Una o dos veces al año me da por la idea de ir al trabajo en transporte público. Es mejor para el medio ambiente, me digo a mí mismo. Mucho menos estresante, nada de atascos. Puedo tomarme las cosas con calma.
Sobre el papel, es algo que debería funcionar. Puedo ir en autobús a la estación de tren, y mi oficina está al lado de la parada al otro lado. Autobús y tren, lo que solía hacer cuando vivía en España. Una gran idea.
Pero no funciona. El autobús que me lleva a la estación básicamente pasa cuando quiere, así que tiene la mala costumbre de hacerme perder el tren. Cuando eso sucede, no hay otra circulación hasta una hora después, así que llego tarde. Si pillo el autobús anterior, me toca esperar lo indecible en la estación, porque pasan cada hora. De vuelta, los horarios son aún peores, con el tren llegando a mi parada tres minutos después de que vaya el autobús. No suele pasar más de una semana antes de que me harte de perder el tiempo y vuelva a mi carro.
El problema del coche, aparte de ser horrible para el medio ambiente, es su alto coste. Según la AAA, mantener un carro cuesta unos $1,024 al mes, incluyendo seguro, intereses, depreciación, mantenimiento y combustible. Para hogares sin hijos, es el segundo gasto más grande después de la vivienda. Si ganas el salario mínimo, eso implica dejarte un tercio de tus ingresos.
En teoría, el transporte público debería ser una alternativa económica y fiable para quienes no pueden costear un coche. Permitiría trabajar, hacer compras y moverse sin gastar tanto en un cacharro de dos toneladas que se deprecia rápidamente. Pero en la práctica, nuestra red de transporte público es tan ineficiente y anticuada que solo la utilizan quienes no tienen más remedio. La primera gran compra de cualquiera que necesita un transporte fiable para ir a trabajar es, invariablemente, un carro usado. Y lo será, aunque tenga que acudir a un vendedor de reputación dudosa pagando intereses abusivos, porque la comodidad de tener tu propio vehículo compensa evitar la tortura que es el autobús.
Los costes son enormes. El hogar promedio en EE. UU. gasta cerca del 16 % de sus ingresos en transporte. En los hogares más pobres, ese porcentaje sube a casi un tercio de su sueldo, porque es mejor gastarse una fortuna en un préstamo y gasolina que perder horas en autobuses achacosos, incluso comprando coches viejos pasados de kilómetros en los vendedores más sórdidos que uno pueda imaginar. Es mejor comerse préstamos rozando la usura y cafeteras oxidadas que se estropean dos veces por semana, y tener tu propio carro.

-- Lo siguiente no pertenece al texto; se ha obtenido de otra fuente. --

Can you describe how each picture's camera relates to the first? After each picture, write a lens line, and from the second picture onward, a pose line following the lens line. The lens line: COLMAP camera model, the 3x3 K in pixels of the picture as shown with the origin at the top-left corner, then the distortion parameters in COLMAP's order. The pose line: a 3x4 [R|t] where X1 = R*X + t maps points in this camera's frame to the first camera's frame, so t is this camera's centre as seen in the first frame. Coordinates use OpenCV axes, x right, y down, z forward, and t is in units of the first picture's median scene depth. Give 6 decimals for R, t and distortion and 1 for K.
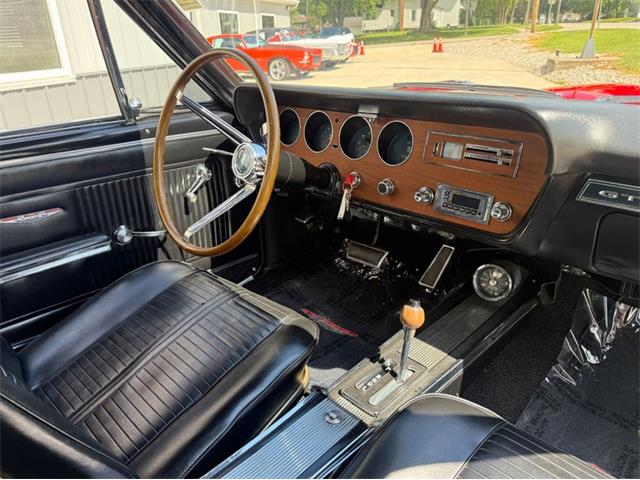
lens RADIAL K [[478.2, 0, 330.4], [0, 478.2, 250.0], [0, 0, 1]] dist [0.007029, -0.008973]
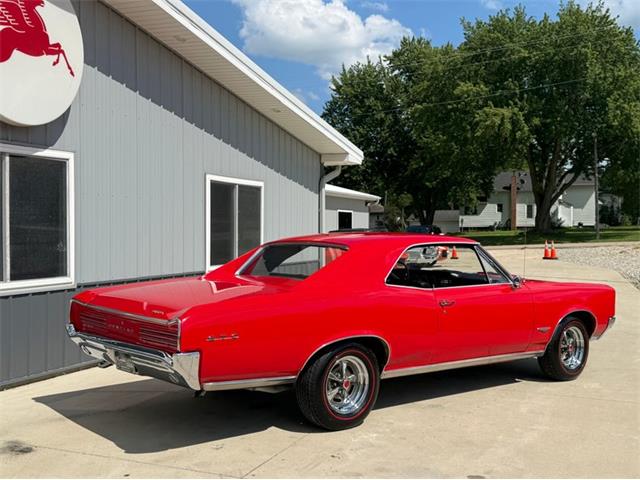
lens RADIAL K [[727.2, 0, 327.9], [0, 727.2, 236.2], [0, 0, 1]] dist [0.063144, 0.000000]
pose [[0.992255, 0.034100, -0.119447, -0.047433], [-0.079084, 0.914944, -0.395757, 1.982042], [0.095792, 0.402138, 0.910554, -4.966830]]
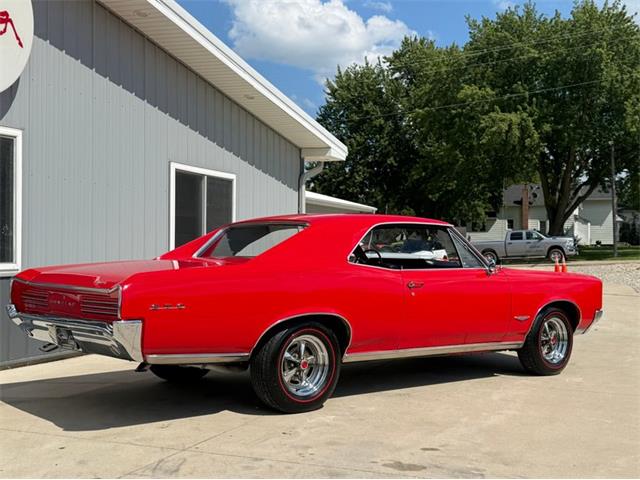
lens RADIAL K [[798.2, 0, 333.1], [0, 798.2, 241.3], [0, 0, 1]] dist [0.088282, 0.000000]
pose [[0.993443, 0.035343, -0.108727, 0.229664], [-0.077568, 0.907007, -0.413910, 2.318038], [0.083987, 0.419630, 0.903801, -5.015417]]
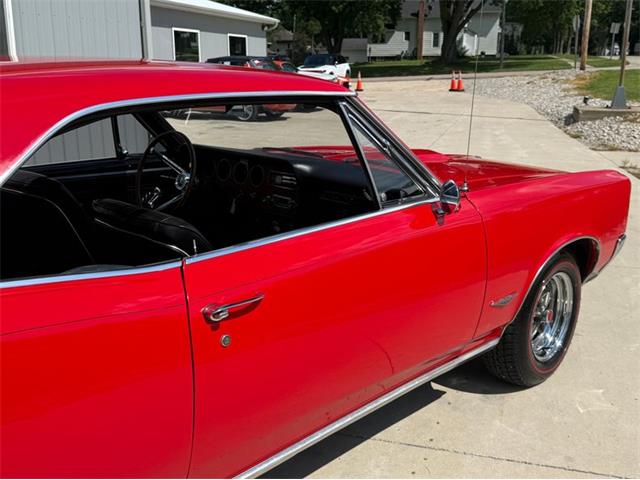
lens RADIAL K [[689.6, 0, 340.5], [0, 689.6, 251.2], [0, 0, 1]] dist [0.068327, 0.000000]
pose [[0.999115, 0.030403, 0.029065, 0.356178], [-0.025632, 0.987994, -0.152354, 0.459772], [-0.033348, 0.151474, 0.987898, -1.614043]]
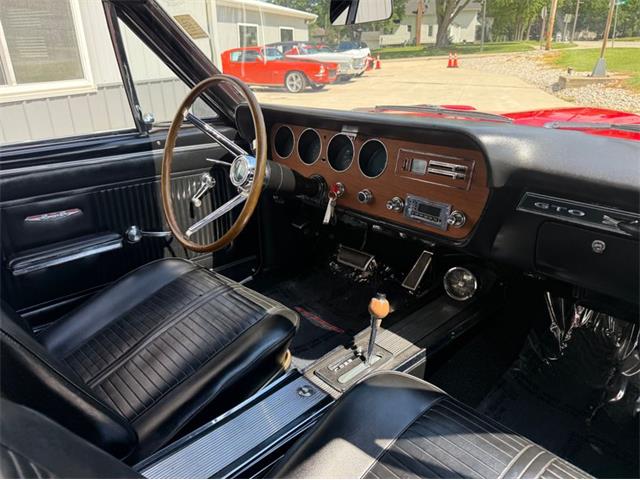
lens RADIAL K [[478.2, 0, 338.3], [0, 478.2, 244.5], [0, 0, 1]] dist [0.007029, -0.008973]
pose [[0.999676, 0.022530, -0.011826, 0.060500], [-0.022912, 0.999184, -0.033269, 0.019230], [0.011067, 0.033529, 0.999376, -0.115388]]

Esto, por supuesto, no tiene por qué ser así; es una decisión política. El hogar europeo medio gasta bastante menos en transporte (unos 11 % de los ingresos), a pesar de que la gasolina es más cara. El motivo, por supuesto, es el transporte público, que es lo suficiente cómodo y fiable para que no sea necesario comprar un carro. Si quieres ahorrarte el dineral que cuesta un vehículo privado, puedes moverte en tren, metro y autobús. En países con ciudades densas y compactas como España, con redes de transporte público bien diseñadas, los hogares de bajos ingresos destinan solo un 6 % de su presupuesto al transporte.
En Connecticut, por desgracia, llevamos décadas maltratando el transporte público y construyendo infraestructuras solo para quienes manejan, así que no podremos replicar estas cifras a corto plazo.
Aun así, hay alternativas razonables para reducir la dependencia del vehículo privado y ofrecer alternativas a este.
Primero, debemos mejorar la frecuencia y la fiabilidad de los autobuses. Necesitamos menos líneas, pero con mejores intervalos de paso y mejores horarios. Segundo, y más importante, debemos construir más vivienda cerca del transporte público. Y vivienda para todos, no para unos pocos. Si hay tren o autobuses cerca, tiene que haber gente que viva cerca, y pueda hacerlo sin coche.
Dicen que un buen sistema de transporte se nota cuando la clase media lo prefiere al coche. Yo, de momento, creo que al menos deberíamos aspirar a tener uno donde nadie tenga que gastarse miles de dólares al año en un carro a menos que realmente pueda permitírselo.